#### [Aim]
Format the text lines of all the items below as a single JSON list of strings, one string per line, with blank lines skipped and the pictures left out.

* * *

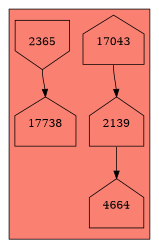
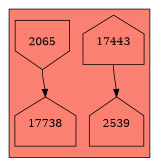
  digraph {
    node [shape=house]
    edge [headport=n tailport=s]
-   17043 [height=1 width=1]
-   2139 [height=1 width=1]
-   4664 [height=1 width=1]
-   2065 [height=1 shape=invhouse width=1 label=2365]
+   17043 [height=1 width=1 label=17443]
+   2139 [height=1 width=1 label=2539]
+   2065 [height=1 shape=invhouse width=1]
    n5 [height=1 label=17738 width=1]
    subgraph cluster_1 {
      fillcolor=salmon
      style=filled
      17043
      2139
-     4664
      2065
      n5
    }
    17043 -> 2139
-   2139 -> 4664
    2065 -> n5
  }
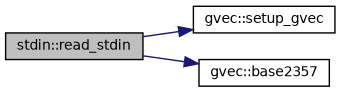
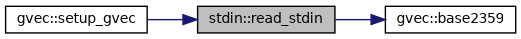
  digraph {
    rankdir=LR
    node [color=black fillcolor=white fontname=Helvetica fontsize=10 shape=record style=filled]
    edge [color=midnightblue fontname=Helvetica fontsize=10 labelfontname=Helvetica labelfontsize=10 style=solid]
    n1 [fillcolor=grey75 fontcolor=black height=0.2 label="stdin::read_stdin" width=0.4]
    n2 [height=0.2 label="gvec::setup_gvec" width=0.4]
-   n3 [height=0.2 label="gvec::base2357" width=0.4]
-   n1 -> n2
+   n3 [height=0.2 label="gvec::base2359" width=0.4]
+   n2 -> n1
    n1 -> n3
  }
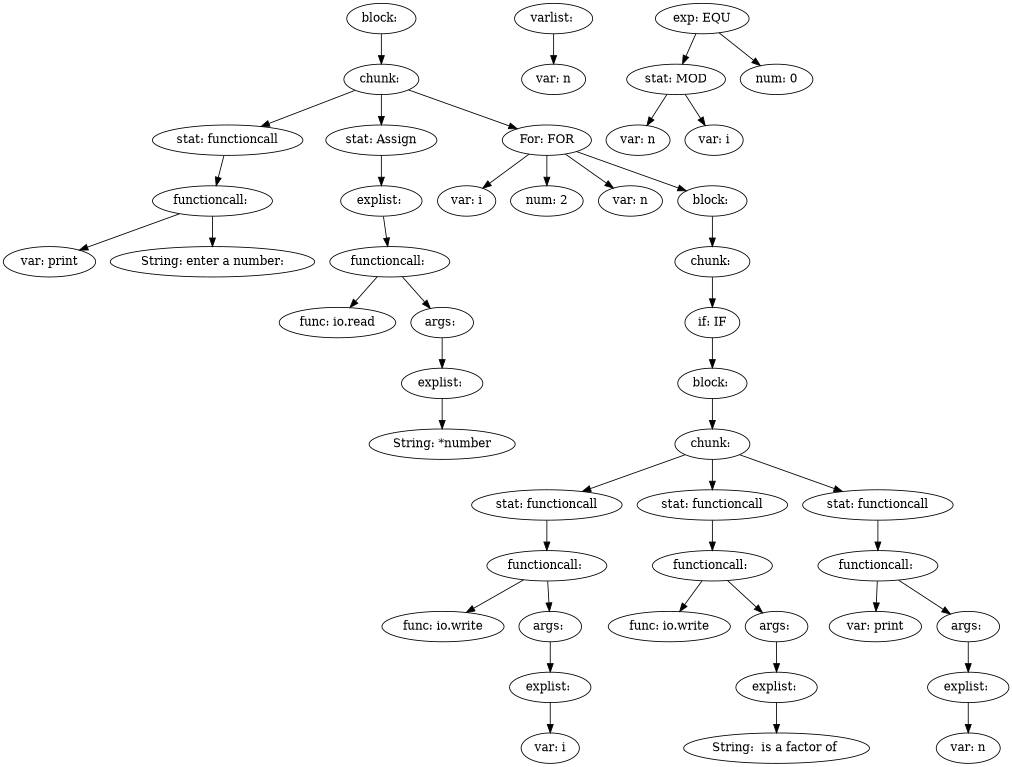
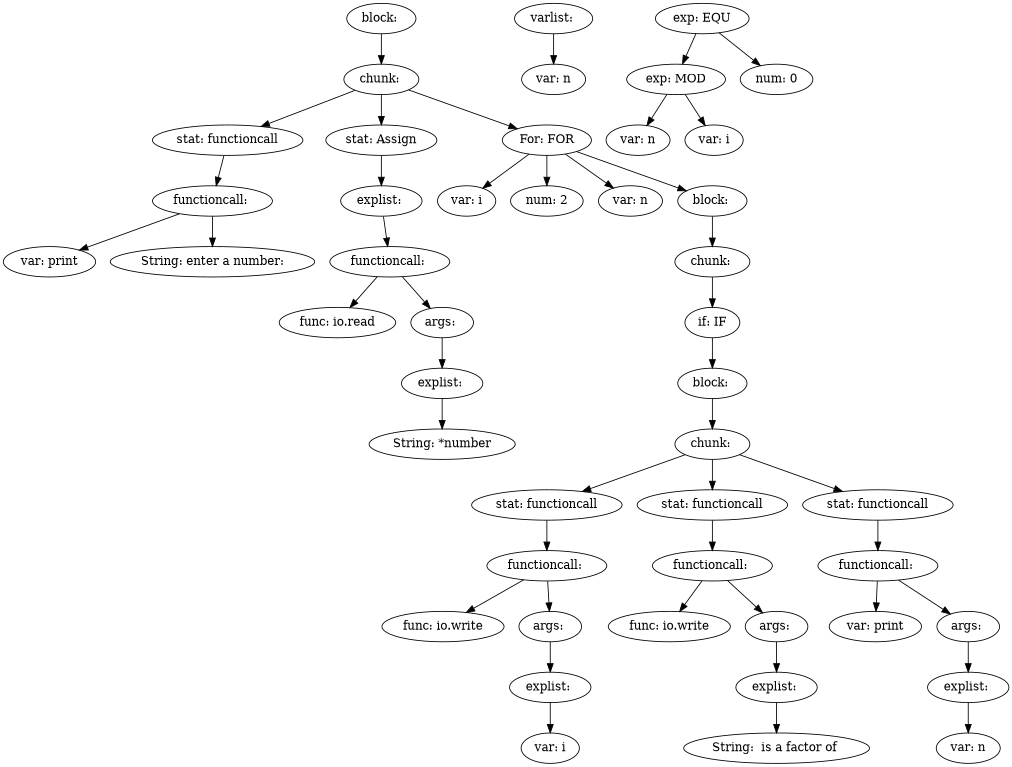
  digraph {
    n1 [label="block: "]
    n2 [label="chunk: "]
    n3 [label="stat: functioncall"]
    n4 [label="stat: Assign"]
    n5 [label="For: FOR"]
    n6 [label="functioncall: "]
    n7 [label="explist: "]
    n8 [label="var: i"]
    n9 [label="num: 2"]
    n10 [label="var: n"]
    n11 [label="block: "]
    n12 [label="var: print"]
    n13 [label="String: enter a number:"]
    n14 [label="varlist: "]
    n15 [label="var: n"]
    n16 [label="functioncall: "]
    n17 [label="chunk: "]
    n18 [label="func: io.read"]
    n19 [label="args: "]
    n20 [label="explist: "]
    n21 [label="String: *number"]
    n22 [label="if: IF"]
    n23 [label="block: "]
    n24 [label="exp: EQU"]
-   n25 [label="stat: MOD"]
+   n25 [label="exp: MOD"]
    n26 [label="num: 0"]
    n27 [label="chunk: "]
    n28 [label="var: n"]
    n29 [label="var: i"]
    n30 [label="stat: functioncall"]
    n31 [label="stat: functioncall"]
    n32 [label="stat: functioncall"]
    n33 [label="functioncall: "]
    n34 [label="functioncall: "]
    n35 [label="functioncall: "]
    n36 [label="func: io.write"]
    n37 [label="args: "]
    n38 [label="func: io.write"]
    n39 [label="args: "]
    n40 [label="var: print"]
    n41 [label="args: "]
    n42 [label="explist: "]
    n43 [label="var: i"]
    n44 [label="explist: "]
    n45 [label="String:  is a factor of "]
    n46 [label="explist: "]
    n47 [label="var: n"]
    n1 -> n2
    n2 -> n3
    n2 -> n4
    n2 -> n5
    n3 -> n6
    n4 -> n7
    n5 -> n8
    n5 -> n9
    n5 -> n10
    n5 -> n11
    n6 -> n12
    n6 -> n13
    n7 -> n16
    n11 -> n17
    n14 -> n15
    n16 -> n18
    n16 -> n19
    n17 -> n22
    n19 -> n20
    n20 -> n21
    n22 -> n23
    n23 -> n27
    n24 -> n25
    n24 -> n26
    n25 -> n28
    n25 -> n29
    n27 -> n30
    n27 -> n31
    n27 -> n32
    n30 -> n33
    n31 -> n34
    n32 -> n35
    n33 -> n36
    n33 -> n37
    n34 -> n38
    n34 -> n39
    n35 -> n40
    n35 -> n41
    n37 -> n42
    n39 -> n44
    n41 -> n46
    n42 -> n43
    n44 -> n45
    n46 -> n47
  }
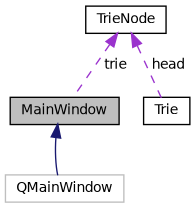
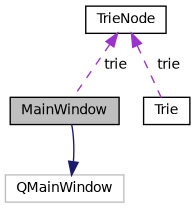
  digraph {
    node [color=black fillcolor=white fontname=Helvetica fontsize=10 shape=record style=filled]
    edge [color=darkorchid3 dir=back fontname=Helvetica fontsize=10 labelfontname=Helvetica labelfontsize=10 style=dashed]
    n1 [fillcolor=grey75 fontcolor=black height=0.2 label=MainWindow width=0.4]
    n2 [color=grey75 height=0.2 label=QMainWindow width=0.4]
    n3 [height=0.2 label=Trie width=0.4]
    n4 [height=0.2 label=TrieNode width=0.4]
-   n1 -> n2 [color=midnightblue style=solid]
+   n2 -> n1 [color=midnightblue style=solid]
    n4 -> n1 [label=" trie"]
-   n4 -> n3 [label=" head"]
+   n4 -> n3 [label=" trie"]
  }
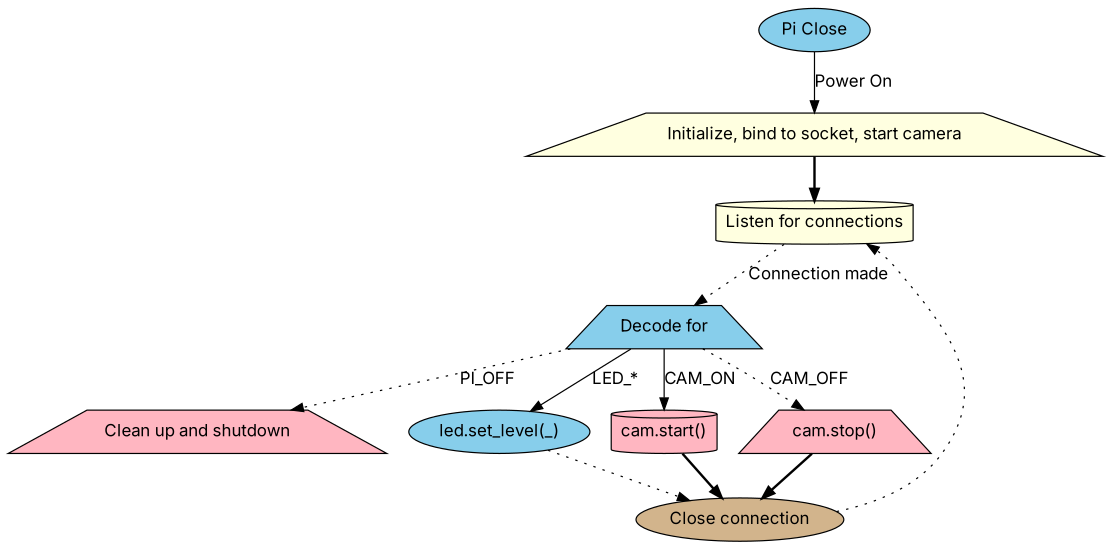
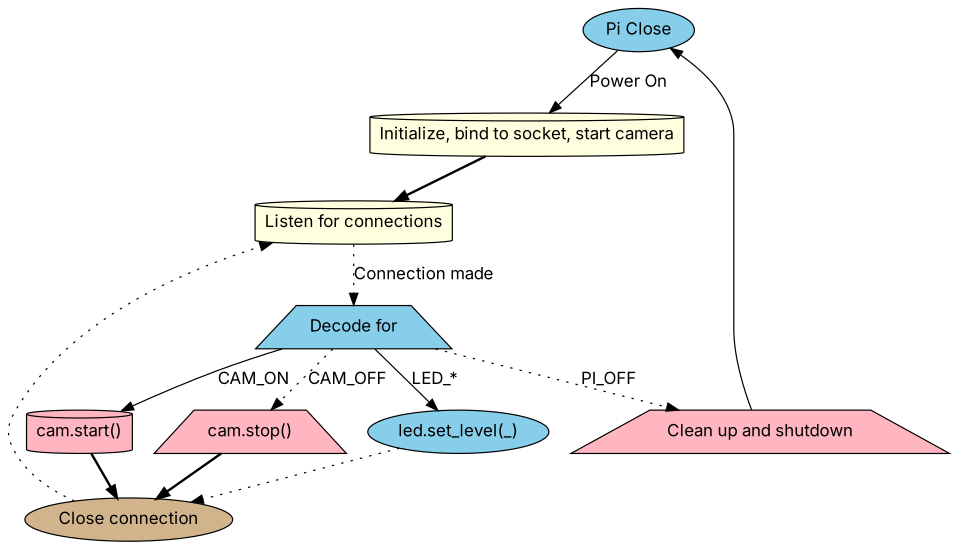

* * *

#### [Exercise output]
[
  "  digraph {",
  "    node [shape=house]",
  "    edge [headport=n tailport=s]",
  "-   17043 [height=1 width=1]",
  "-   2139 [height=1 width=1]",
  "-   4664 [height=1 width=1]",
  "-   2065 [height=1 shape=invhouse width=1 label=2365]",
  "+   17043 [height=1 width=1 label=17443]",
  "+   2139 [height=1 width=1 label=2539]",
  "+   2065 [height=1 shape=invhouse width=1]",
  "    n5 [height=1 label=17738 width=1]",
  "    subgraph cluster_1 {",
  "      fillcolor=salmon",
  "      style=filled",
  "      17043",
  "      2139",
  "-     4664",
  "      2065",
  "      n5",
  "    }",
  "    17043 -> 2139",
  "-   2139 -> 4664",
  "    2065 -> n5",
  "  }",
  "  digraph {",
  "    rankdir=LR",
  "    node [color=black fillcolor=white fontname=Helvetica fontsize=10 shape=record style=filled]",
  "    edge [color=midnightblue fontname=Helvetica fontsize=10 labelfontname=Helvetica labelfontsize=10 style=solid]",
  "    n1 [fillcolor=grey75 fontcolor=black height=0.2 label=\"stdin::read_stdin\" width=0.4]",
  "    n2 [height=0.2 label=\"gvec::setup_gvec\" width=0.4]",
  "-   n3 [height=0.2 label=\"gvec::base2357\" width=0.4]",
  "-   n1 -> n2",
  "+   n3 [height=0.2 label=\"gvec::base2359\" width=0.4]",
  "+   n2 -> n1",
  "    n1 -> n3",
  "  }",
  "  digraph {",
  "    n1 [label=\"block: \"]",
  "    n2 [label=\"chunk: \"]",
  "    n3 [label=\"stat: functioncall\"]",
  "    n4 [label=\"stat: Assign\"]",
  "    n5 [label=\"For: FOR\"]",
  "    n6 [label=\"functioncall: \"]",
  "    n7 [label=\"explist: \"]",
  "    n8 [label=\"var: i\"]",
  "    n9 [label=\"num: 2\"]",
  "    n10 [label=\"var: n\"]",
  "    n11 [label=\"block: \"]",
  "    n12 [label=\"var: print\"]",
  "    n13 [label=\"String: enter a number:\"]",
  "    n14 [label=\"varlist: \"]",
  "    n15 [label=\"var: n\"]",
  "    n16 [label=\"functioncall: \"]",
  "    n17 [label=\"chunk: \"]",
  "    n18 [label=\"func: io.read\"]",
  "    n19 [label=\"args: \"]",
  "    n20 [label=\"explist: \"]",
  "    n21 [label=\"String: *number\"]",
  "    n22 [label=\"if: IF\"]",
  "    n23 [label=\"block: \"]",
  "    n24 [label=\"exp: EQU\"]",
  "-   n25 [label=\"stat: MOD\"]",
  "+   n25 [label=\"exp: MOD\"]",
  "    n26 [label=\"num: 0\"]",
  "    n27 [label=\"chunk: \"]",
  "    n28 [label=\"var: n\"]",
  "    n29 [label=\"var: i\"]",
  "    n30 [label=\"stat: functioncall\"]",
  "    n31 [label=\"stat: functioncall\"]",
  "    n32 [label=\"stat: functioncall\"]",
  "    n33 [label=\"functioncall: \"]",
  "    n34 [label=\"functioncall: \"]",
  "    n35 [label=\"functioncall: \"]",
  "    n36 [label=\"func: io.write\"]",
  "    n37 [label=\"args: \"]",
  "    n38 [label=\"func: io.write\"]",
  "    n39 [label=\"args: \"]",
  "    n40 [label=\"var: print\"]",
  "    n41 [label=\"args: \"]",
  "    n42 [label=\"explist: \"]",
  "    n43 [label=\"var: i\"]",
  "    n44 [label=\"explist: \"]",
  "    n45 [label=\"String:  is a factor of \"]",
  "    n46 [label=\"explist: \"]",
  "    n47 [label=\"var: n\"]",
  "    n1 -> n2",
  "    n2 -> n3",
  "    n2 -> n4",
  "    n2 -> n5",
  "    n3 -> n6",
  "    n4 -> n7",
  "    n5 -> n8",
  "    n5 -> n9",
  "    n5 -> n10",
  "    n5 -> n11",
  "    n6 -> n12",
  "    n6 -> n13",
  "    n7 -> n16",
  "    n11 -> n17",
  "    n14 -> n15",
  "    n16 -> n18",
  "    n16 -> n19",
  "    n17 -> n22",
  "    n19 -> n20",
  "    n20 -> n21",
  "    n22 -> n23",
  "    n23 -> n27",
  "    n24 -> n25",
  "    n24 -> n26",
  "    n25 -> n28",
  "    n25 -> n29",
  "    n27 -> n30",
  "    n27 -> n31",
  "    n27 -> n32",
  "    n30 -> n33",
  "    n31 -> n34",
  "    n32 -> n35",
  "    n33 -> n36",
  "    n33 -> n37",
  "    n34 -> n38",
  "    n34 -> n39",
  "    n35 -> n40",
  "    n35 -> n41",
  "    n37 -> n42",
  "    n39 -> n44",
  "    n41 -> n46",
  "    n42 -> n43",
  "    n44 -> n45",
  "    n46 -> n47",
  "  }",
  "  digraph {",
  "    node [color=black fillcolor=white fontname=Helvetica fontsize=10 shape=record style=filled]",
  "    edge [color=darkorchid3 dir=back fontname=Helvetica fontsize=10 labelfontname=Helvetica labelfontsize=10 style=dashed]",
  "    n1 [fillcolor=grey75 fontcolor=black height=0.2 label=MainWindow width=0.4]",
  "    n2 [color=grey75 height=0.2 label=QMainWindow width=0.4]",
  "    n3 [height=0.2 label=Trie width=0.4]",
  "    n4 [height=0.2 label=TrieNode width=0.4]",
  "-   n1 -> n2 [color=midnightblue style=solid]",
  "+   n2 -> n1 [color=midnightblue style=solid]",
  "    n4 -> n1 [label=\" trie\"]",
  "-   n4 -> n3 [label=\" head\"]",
  "+   n4 -> n3 [label=\" trie\"]",
  "  }"
]